In March, FIA Region I reached out to the European Commissioner responsible for the internal market and services, Michel Barnier, with a letter highlighting the current trends affecting the funding of European Road infrastructure.

Just this week, Commissioner Barnier replied to the letter and stated that the recently updated Public Procurement package would ensure that road users receive the best value for money and quality. In addition, he stated that any extension of concessions or price increases must necessarily comply with Public Procurement rules.

He also announced that the Commission is tabling a new proposal on road charging, to be presented after the summer. Worryingly, he underlines that “Member States are allowed to set tariffs for passenger cars independent of infrastructure costs” but reaffirms that any rule must comply with the principle of non-discrimination. See below for a exerpt from his letter.

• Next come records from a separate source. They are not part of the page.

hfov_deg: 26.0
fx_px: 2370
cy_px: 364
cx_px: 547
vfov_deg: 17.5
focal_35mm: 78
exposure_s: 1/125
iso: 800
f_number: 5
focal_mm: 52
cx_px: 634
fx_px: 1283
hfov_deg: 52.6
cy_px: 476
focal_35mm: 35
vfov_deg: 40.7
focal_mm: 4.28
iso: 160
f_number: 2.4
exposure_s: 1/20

First, I would like to mention the recently adopted Public Procurement package, which I believe is highly relevant in this context.

One of the principal objectives of the package - especially of the Directive on the Award of Concession contracts - is to develop a legal framework which enables the construction, maintenance and operation of the European infrastructures at conditions guaranteeing the best value for money and quality for the users.

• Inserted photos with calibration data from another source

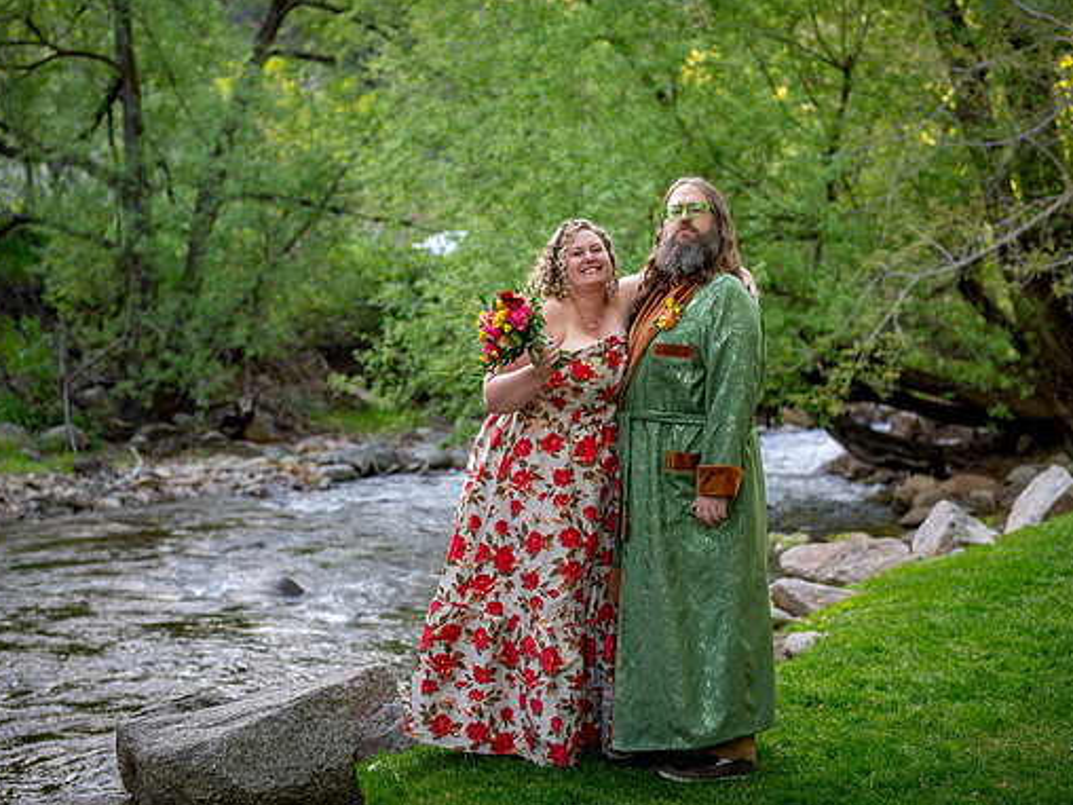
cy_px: 390
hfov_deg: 33.2
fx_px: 1798
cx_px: 526
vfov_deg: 25.2
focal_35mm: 58
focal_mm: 50
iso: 160
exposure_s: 1/200
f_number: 2.8
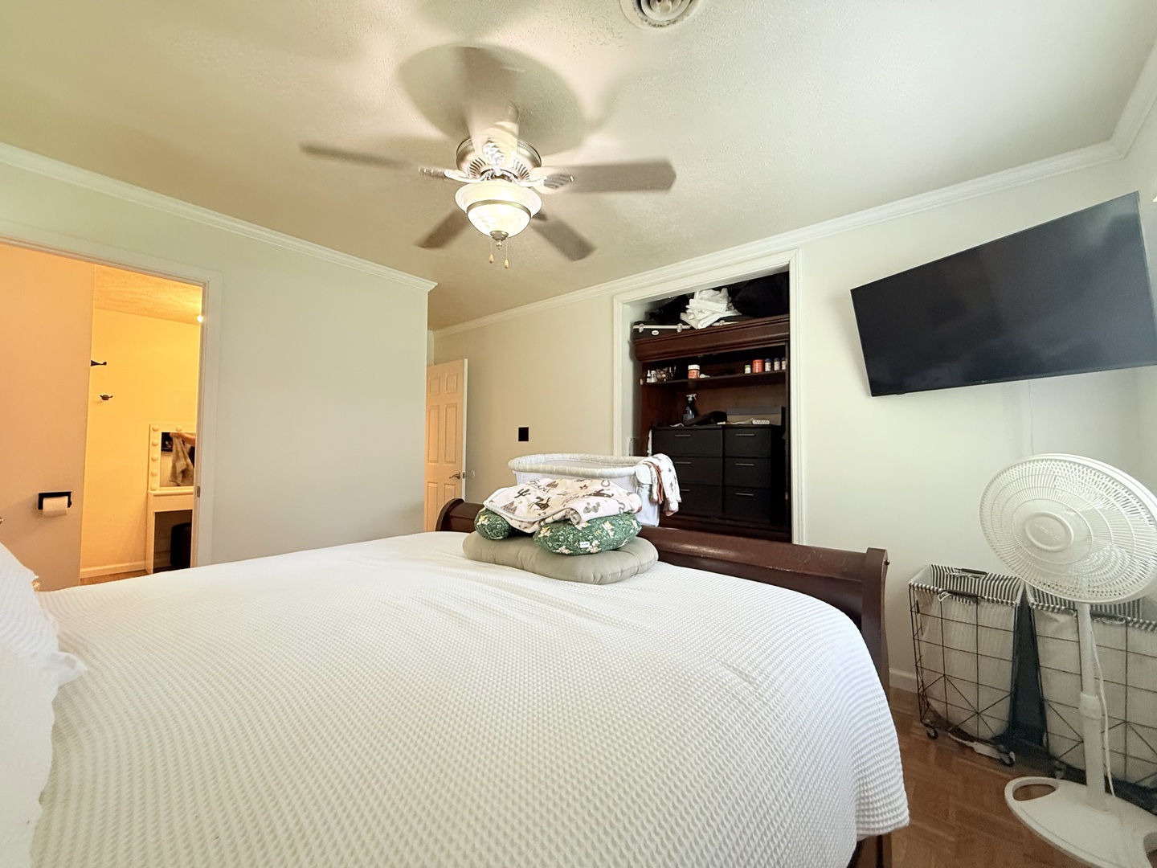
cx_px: 578
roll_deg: -0.5
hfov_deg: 102.1
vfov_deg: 85.7
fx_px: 468
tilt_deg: +1.9
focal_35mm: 14
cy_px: 434
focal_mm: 2.22
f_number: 2.2
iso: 250
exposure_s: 1/60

In particular, any modifications (including extensions and price increases) to existing concessions and contracts for road maintenance and management will have to comply with the applicable Public Procurement rules.

The Commission is also concerned about the infrastructure maintenance gap in several Member States, which is why the Commission has persistently advocated earmarking of revenues from road charging schemes. This particular issue is likely to be addressed in a new proposal on road charging, which is planned to be tabled by the Commission after the summer.

 

As regards charging road users, please note that EU-legislation only applies to heavy goods vehicles. Member States are therefore allowed to set tariffs for passenger cars independent of infrastructure costs. Discrimination based on nationality, however, is not permitted for any type of road users according to Article 18 of TFEU.

 

In the absence of harmonization in the field of vehicle taxation. Member States remain free to lay down national rules for passenger cars in this field. However, those rules must comply with the general principles of EU law and, in particular, respect the non-discrimination principle.